What three features are at the top of your shopping list for your new home? Judging by our builds over the past few years an educated guess would suggest that a wood-burning stove (or two!) would be right up there…
Whether you’re planning your dream home or installing a wood burning stove at a later date, it’s always good to get advice from the professionals. Local experts Speyside Stoves – who regularly install the wood-burning stoves in our builds – answer the five questions they are asked most frequently by their customers.
How can I calculate what size wood burner I will need?
A simple method of determining the size of wood burner is to calculate the length x width x height of the room and divide by 14. This will give the nominal output required.
But, there are other factors we take into consideration when calculating what size wood burner you will suit your needs (and we will always ask when you come into the showroom):
- How many doors and windows are there?
- Is the room well insulated?
- Will the burner be the primary source of heat or supplementing underfloor heating or radiators?
Go big or go home doesn’t apply here… unless you like living in a sauna-like environment!
Will my wood-burning stove be installed in time for Christmas?
We get asked this A LOT, usually in December with the hope we can pull some strings. And the answer is typically no!
At Speyside Stoves, we operate on a two-month leadtime for installation, but with higher demand during the winter months, it can sometimes stretch to three. We’d suggest that if you know that you’d like to drink your mulled wine in front of a beautiful fire – book ahead of time! Don’t wait until Christmas is right around the corner because you will be left disappointed. It may seem strange planning for the winter months with your shorts on (if we’re lucky) but summer is the perfect time to get in contact to secure your installation spot for later in the year. Good quality tradesman will be popular due to their expertise and to get quality you will have to be organised.

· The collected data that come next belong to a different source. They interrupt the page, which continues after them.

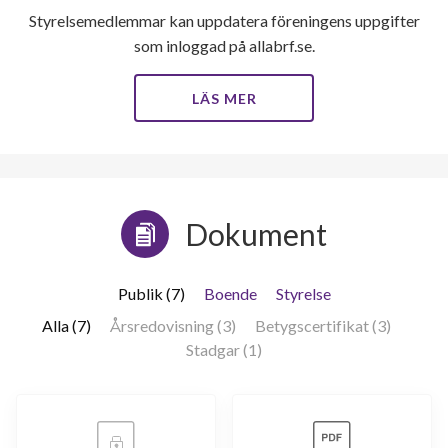
Styrelsemedlemmar kan uppdatera föreningens uppgifter
som inloggad på allabrf.se.
LÄS MER
Dokument
Publik (7)
Boende
Styrelse
Alla (7)
Årsredovisning (3)
Betygscertifikat (3)
Stadgar (1)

If you do find an installer at the beginning of December who can install by Christmas, please be vigilant. Check testimonials, completed work, qualifications… you know what we’re saying.
Is burning wood bad for the environment?
Possibly THE most frequently asked question we get! And the answer is burning wood is not ‘bad’ for the environment.
When compared with other fuels, burning wood has been proven to be better for the environment. Wood is a renewable resource and when it is burned it releases the same amount of greenhouse gasses as taken up by the tree during its life cycle or, put simply, they are carbon neutral. If you use a wood burner as a source of heat you are, in fact, being kinder to the environment because you are replacing the need to use gas, oil or electricity for heating.
All hard wood types are perfect and because of the density they will burn longer and give off more energy for a longer period of time. One negative of hard wood is it takes longer to dry naturally. When a tree is freshly cut the moisture content can be as much as 50%. If the tree is cut and stored the wood’s moisture will naturally reduce to 30%-40%. However, tests have shown that flue gasses become ‘clean’ at around 20% and to achieve this naturally the wood would need to be stored for several years. That’s a little longer than most people are happy to wait so to achieve ready-to-burn wood with a moisture content less than 20% it must be kiln dried.
At Speyside Stoves, we recommend kiln dried Silver Birch to our customers.
Are wood-burning stoves easy to maintain?
Easier than you think as long as your wood burner is installed correctly!
Cleaning out the wood burner only needs to be done occasionally, not every day like a traditional open fire. Burning wood on a bed of ash actually helps; the wood combusts and creates a better bed for the fire to grow. Wood burning stoves are built to take very high temperatures.
To get the best from your stove, it needs to be maintained. This can be easily taken care of with an annual sweep. At Speyside Stoves, we recommend everyone get their chimney or flue swept by a qualified chimney sweep at least once a year. This can include replacing any bricks, glass or door rope.
Keep this up and your wood-burning stove should operate perfectly for many years to come.
How to clean the glass door of a wood-burning stove?
It’s really simple! Roll up your sleeves and bring out the elbow grease.
Step 1: Wet a bit of newspaper or kitchen roll.
Step 2: Dab it in the ash from the night before and wipe on the glass. This will take off the residue from the previous night’s burning.
Step 3: Use a bit of water on kitchen roll to wipe clean. Spray on glass cleaner for wood burners is available. It has a chemical in it to help protect the glass and can give you a better finish.